I was standing outside the office smoking with a few colleagues talking about this, that and everything, as you do when you're forced to be out in the cold. OK, I know that nobody forced us to stand out there, we had all chosen it, but that's neither here nor there.

Anyway, as we were standing there I see a girl about a 100 meters away walking with a clear purpose in our direction. I thought that she maybe was going to visit somebody in the building, or more likely wanted to ask for a cigarette. As she came closer I could tell that she probably wasn't going to visit the office.

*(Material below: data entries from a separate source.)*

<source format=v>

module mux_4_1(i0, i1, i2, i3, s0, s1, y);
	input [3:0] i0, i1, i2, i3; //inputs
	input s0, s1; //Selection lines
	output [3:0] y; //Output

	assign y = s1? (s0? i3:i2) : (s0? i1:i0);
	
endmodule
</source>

She was a bit too young for that, but still too old to be anybody's daughter (yes we're a young company).

Still I was completely thrown when she walked right up to us and said "I'm deaf, can you help me?" waving a mobile phone and a small credit card like piece of plastic or paper. We looked at each other with confused expressions. I turned back to the girl and said "Sorry?" It was not that I hadn't heard her the first time. It was rather a kneejerk reaction to the fact that here I was being asked to help somebody whom I wasn't sure I would be able to communicate with. I know that isn't true and just prejudiced, but still a part of my mind froze with fear. Like a deer in headlights.

She repeated "Can you help me?" and held the phone and the card out to me. I looked at it and realised that it was one of those pre-paid mobile phones and a calling balance upgrade card. I asked my colleagues if they knew how to do it, but none of us had any idea, the problem of always having had a company phone.

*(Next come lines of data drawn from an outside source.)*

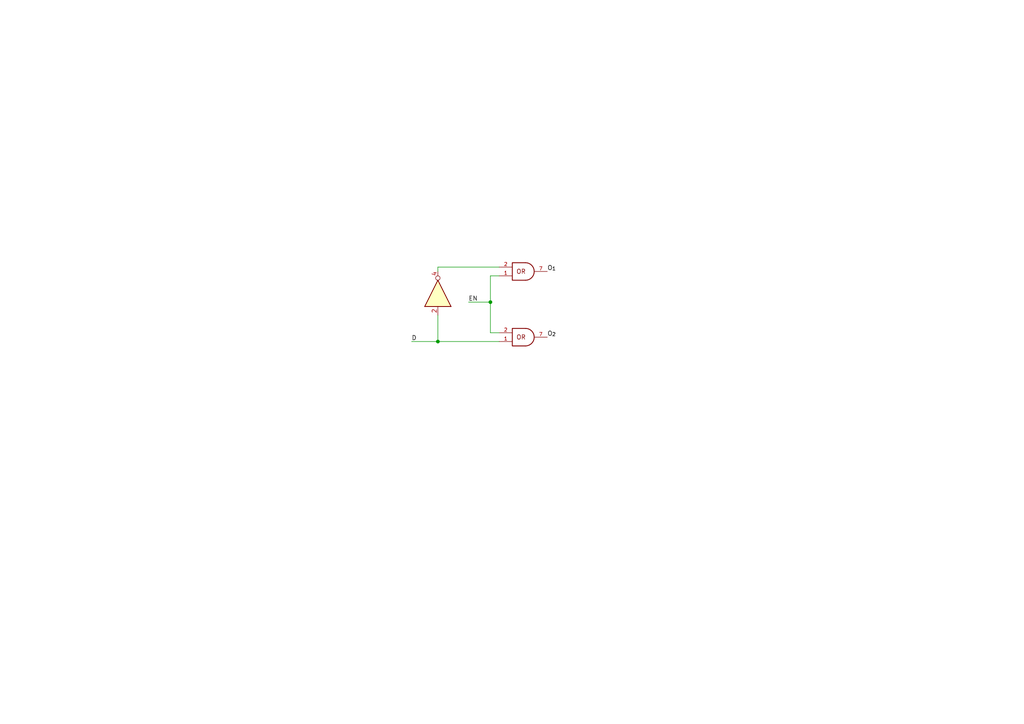
<source format=kicad_sch>
(kicad_sch (version 20211123) (generator eeschema)

  (uuid e63e39d7-6ac0-4ffd-8aa3-1841a4541b55)

  (paper "A4")

  

  (junction (at 142.24 87.63) (diameter 0) (color 0 0 0 0)
    (uuid 34dd939a-a2c4-4cc9-a40f-fc54c3fe00c6)
  )
  (junction (at 127 99.06) (diameter 0) (color 0 0 0 0)
    (uuid 4551985c-2dea-433a-9d36-cb9e6d85367d)
  )

  (wire (pts (xy 142.24 87.63) (xy 142.24 96.52))
    (stroke (width 0) (type default) (color 0 0 0 0))
    (uuid 02060cc6-4577-44fa-9501-ef4417b1cfa9)
  )
  (wire (pts (xy 119.38 99.06) (xy 127 99.06))
    (stroke (width 0) (type default) (color 0 0 0 0))
    (uuid 07ca6b56-f568-4e05-b6eb-7d2e19e8bf66)
  )
  (wire (pts (xy 127 78.74) (xy 127 77.47))
    (stroke (width 0) (type default) (color 0 0 0 0))
    (uuid 20cd5fe1-e252-4d29-a630-274142691f65)
  )
  (wire (pts (xy 127 77.47) (xy 144.78 77.47))
    (stroke (width 0) (type default) (color 0 0 0 0))
    (uuid 3d9b3cd6-3f70-4af6-a6c8-6c0e9cc9cad2)
  )
  (wire (pts (xy 127 99.06) (xy 144.78 99.06))
    (stroke (width 0) (type default) (color 0 0 0 0))
    (uuid 6b61020f-7e1d-4c6a-a777-f1eb79d8f203)
  )
  (wire (pts (xy 127 91.44) (xy 127 99.06))
    (stroke (width 0) (type default) (color 0 0 0 0))
    (uuid 7e64c972-703f-4b21-a4a5-ea45090605c3)
  )
  (wire (pts (xy 142.24 80.01) (xy 144.78 80.01))
    (stroke (width 0) (type default) (color 0 0 0 0))
    (uuid ac0a5d11-54d4-41f3-9b25-aa85d2234f2c)
  )
  (wire (pts (xy 142.24 87.63) (xy 142.24 80.01))
    (stroke (width 0) (type default) (color 0 0 0 0))
    (uuid e1a0df22-3e17-45c2-8ca0-1fa0661b747d)
  )
  (wire (pts (xy 135.89 87.63) (xy 142.24 87.63))
    (stroke (width 0) (type default) (color 0 0 0 0))
    (uuid e2c9470d-448c-4cfd-971e-e8de41654b80)
  )
  (wire (pts (xy 142.24 96.52) (xy 144.78 96.52))
    (stroke (width 0) (type default) (color 0 0 0 0))
    (uuid f554f011-7c0f-4b9e-ac1d-c8f0e623a1bb)
  )

  (label "O_{1}" (at 158.75 78.74 0)
    (effects (font (size 1.27 1.27)) (justify left bottom))
    (uuid 53e452fc-e230-466d-91ff-2d147d3b7200)
  )
  (label "EN" (at 135.89 87.63 0)
    (effects (font (size 1.27 1.27)) (justify left bottom))
    (uuid 7bdb613d-ac4b-4620-ad2d-a154ec04111d)
  )
  (label "D" (at 119.38 99.06 0)
    (effects (font (size 1.27 1.27)) (justify left bottom))
    (uuid 8c7149cb-ac45-4fd7-945a-056b07afe65b)
  )
  (label "O_{2}" (at 158.75 97.79 0)
    (effects (font (size 1.27 1.27)) (justify left bottom))
    (uuid b08a68db-68d4-47ac-960b-a38b209544a1)
  )

  (symbol (lib_id "74xGxx:74LVC1GU04DRL") (at 127 86.36 90) (unit 1)
    (in_bom yes) (on_board yes) (fields_autoplaced)
    (uuid 0bd90dc7-557c-4398-94e7-5dbab2e01ddc)
    (property "Reference" "f" (id 0) (at 123.1392 73.66 90)
      (effects (font (size 1.27 1.27)) hide)
    )
    (property "Value" " " (id 1) (at 125.6792 73.66 90)
      (effects (font (size 1.27 1.27)) hide)
    )
    (property "Footprint" "Package_TO_SOT_SMD:SOT-553" (id 2) (at 127 80.01 0)
      (effects (font (size 1.27 1.27)) hide)
    )
    (property "Datasheet" "http://www.ti.com/lit/ds/symlink/sn74lvc1gu04.pdf" (id 3) (at 128.905 86.36 0)
      (effects (font (size 1.27 1.27)) hide)
    )
    (pin "1" (uuid 45d680f5-87cc-45ea-874b-0097f9fae6f9))
    (pin "2" (uuid 0d3057ba-a28d-468d-865f-30a920c82db4))
    (pin "4" (uuid 1ff7ee15-c7ab-4d30-bde2-b66b5e59f29a))
  )

  (symbol (lib_name "74AUC2G08_1") (lib_id "74xGxx:74AUC2G08") (at 152.4 78.74 0) (mirror x) (unit 1)
    (in_bom yes) (on_board yes) (fields_autoplaced)
    (uuid 2c781c67-a4d6-4dff-9214-01e5000108c1)
    (property "Reference" "U?" (id 0) (at 151.765 86.36 0)
      (effects (font (size 1.27 1.27)) hide)
    )
    (property "Value" "74AUC2G08" (id 1) (at 151.765 83.82 0)
      (effects (font (size 1.27 1.27)) hide)
    )
    (property "Footprint" "" (id 2) (at 152.4 78.74 0)
      (effects (font (size 1.27 1.27)) hide)
    )
    (property "Datasheet" "http://www.ti.com/lit/sg/scyt129e/scyt129e.pdf" (id 3) (at 152.4 78.74 0)
      (effects (font (size 1.27 1.27)) hide)
    )
    (pin "1" (uuid 7b1990ac-684e-42bf-9133-97e259eea5cc))
    (pin "2" (uuid 1a519513-b253-4ddc-9f19-69ebb718c81b))
    (pin "7" (uuid 57ff1bcf-ad2d-4e85-b108-fb805452c3eb))
    (pin "3" (uuid d5185343-4bfa-49c0-b3a1-dc172ac6422d))
    (pin "5" (uuid 8b241cf4-18e8-45a5-b1d0-b5573f27d39e))
    (pin "6" (uuid 3003f680-5c00-4983-ba0f-68d97a9bcab6))
  )

  (symbol (lib_name "74AUC2G08_1") (lib_id "74xGxx:74AUC2G08") (at 152.4 97.79 0) (mirror x) (unit 1)
    (in_bom yes) (on_board yes) (fields_autoplaced)
    (uuid 465089a1-fed9-4182-8885-c64dddf9ff23)
    (property "Reference" "U?" (id 0) (at 151.765 105.41 0)
      (effects (font (size 1.27 1.27)) hide)
    )
    (property "Value" "74AUC2G08" (id 1) (at 151.765 102.87 0)
      (effects (font (size 1.27 1.27)) hide)
    )
    (property "Footprint" "" (id 2) (at 152.4 97.79 0)
      (effects (font (size 1.27 1.27)) hide)
    )
    (property "Datasheet" "http://www.ti.com/lit/sg/scyt129e/scyt129e.pdf" (id 3) (at 152.4 97.79 0)
      (effects (font (size 1.27 1.27)) hide)
    )
    (pin "1" (uuid 02a52d97-66fd-49c3-881c-35d84a2f57f8))
    (pin "2" (uuid dec9334a-6679-43eb-a327-5e835eb2233e))
    (pin "7" (uuid 78e646dc-01de-4fa2-9189-54c3bdc89801))
    (pin "3" (uuid d5185343-4bfa-49c0-b3a1-dc172ac6422e))
    (pin "5" (uuid 8b241cf4-18e8-45a5-b1d0-b5573f27d39f))
    (pin "6" (uuid 3003f680-5c00-4983-ba0f-68d97a9bcab7))
  )

  (sheet_instances
    (path "/" (page "1"))
  )

  (symbol_instances
    (path "/2c781c67-a4d6-4dff-9214-01e5000108c1"
      (reference "U?") (unit 1) (value "74AUC2G08") (footprint "")
    )
    (path "/465089a1-fed9-4182-8885-c64dddf9ff23"
      (reference "U?") (unit 1) (value "74AUC2G08") (footprint "")
    )
    (path "/0bd90dc7-557c-4398-94e7-5dbab2e01ddc"
      (reference "f") (unit 1) (value " ") (footprint "Package_TO_SOT_SMD:SOT-553")
    )
  )
)

</source>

When I shrugged and said "I don't know how" she sighed loudly and turned and started to walk away. I said "wait!" but she just continued. I realised that she couldn't hear me. I ran past her so that she could see me, waved my arms and said "wait!" again. This time it worked much better.

I took her mobile phone and the upgrade card and read the instructions. It was fairly easy. All you had to do was scratch of the silver colored strip on the card, phone a special number and follow voice prompts where you enter your phone number and the 14 digit code printed on the card. That's child's play, but only with the assumption you can hear.

When I got back to my colleagues, one of them said "But why would a deaf person want a mobile phone in the first place? They can't hear the person on the other end." To that I only smiled and said "SMS."